Could you filter the records below down to the lines that include the word "pinky"?

|---|

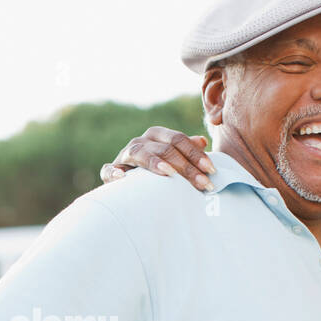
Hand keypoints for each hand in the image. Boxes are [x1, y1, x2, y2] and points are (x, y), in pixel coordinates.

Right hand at [100, 126, 215, 190]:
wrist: (131, 185)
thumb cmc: (158, 172)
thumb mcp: (174, 159)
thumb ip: (187, 150)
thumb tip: (202, 141)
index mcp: (157, 135)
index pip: (179, 140)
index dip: (196, 154)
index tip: (212, 170)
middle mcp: (141, 141)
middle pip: (165, 148)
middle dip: (186, 166)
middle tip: (203, 184)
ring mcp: (125, 154)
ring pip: (141, 154)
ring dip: (156, 163)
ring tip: (170, 173)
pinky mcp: (112, 170)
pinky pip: (109, 169)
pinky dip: (114, 172)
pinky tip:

|---|

EXERCISE OUTPUT >>
pinky mcp: (112, 170)
pinky pip: (109, 169)
pinky dip: (114, 172)
pinky tip:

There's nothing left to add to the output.